**Task**
Turn the lines of the listing into a Markdown table with the columns "Row" and "Text," beginning at the line that contains "These sessions provide" and continuing through the end of the listing, and skip any blank lines. Leave the pictures out of the table.
Start of Block
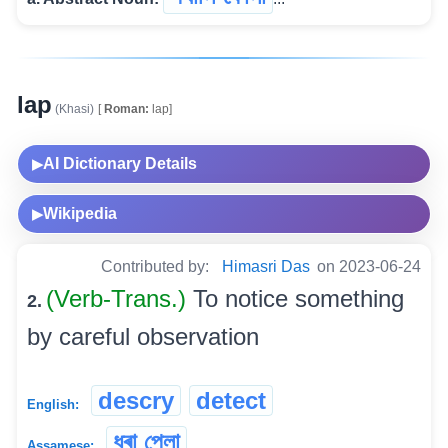
lap
(Khasi)
[
Roman:
lap]
AI Dictionary Details
▶
Wikipedia
▶
Contributed by:
Himasri Das
on 2023-06-24
(Verb-Trans.)
To notice something
2.
by careful observation
descry
detect
English:
ধৰা পেলা
Assamese:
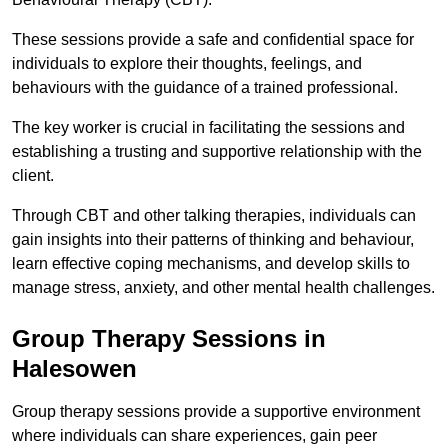
These sessions provide a safe and confidential space for
individuals to explore their thoughts, feelings, and
behaviours with the guidance of a trained professional.
The key worker is crucial in facilitating the sessions and
establishing a trusting and supportive relationship with the
client.
Through CBT and other talking therapies, individuals can
gain insights into their patterns of thinking and behaviour,
learn effective coping mechanisms, and develop skills to
manage stress, anxiety, and other mental health challenges.
Group Therapy Sessions in
Halesowen
Group therapy sessions provide a supportive environment
where individuals can share experiences, gain peer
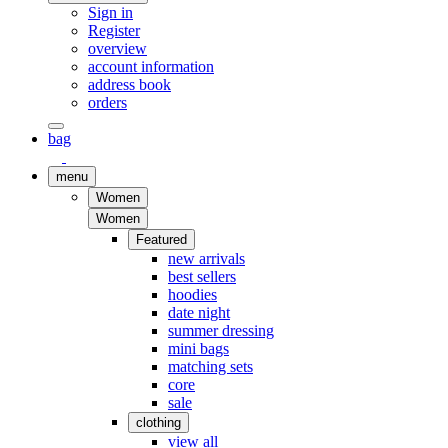
Sign in
Register
overview
account information
address book
orders
bag
menu
Women
Women
Featured
new arrivals
best sellers
hoodies
date night
summer dressing
mini bags
matching sets
core
sale
clothing
view all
End of Block
**Output below**
| Row | Text |
|---|---|
| 1 | These sessions provide a safe and confidential space for |
| 2 | individuals to explore their thoughts, feelings, and |
| 3 | behaviours with the guidance of a trained professional. |
| 4 | The key worker is crucial in facilitating the sessions and |
| 5 | establishing a trusting and supportive relationship with the |
| 6 | client. |
| 7 | Through CBT and other talking therapies, individuals can |
| 8 | gain insights into their patterns of thinking and behaviour, |
| 9 | learn effective coping mechanisms, and develop skills to |
| 10 | manage stress, anxiety, and other mental health challenges. |
| 11 | Group Therapy Sessions in |
| 12 | Halesowen |
| 13 | Group therapy sessions provide a supportive environment |
| 14 | where individuals can share experiences, gain peer |
| 15 | Sign in |
| 16 | Register |
| 17 | overview |
| 18 | account information |
| 19 | address book |
| 20 | orders |
| 21 | bag |
| 22 | menu |
| 23 | Women |
| 24 | Women |
| 25 | Featured |
| 26 | new arrivals |
| 27 | best sellers |
| 28 | hoodies |
| 29 | date night |
| 30 | summer dressing |
| 31 | mini bags |
| 32 | matching sets |
| 33 | core |
| 34 | sale |
| 35 | clothing |
| 36 | view all |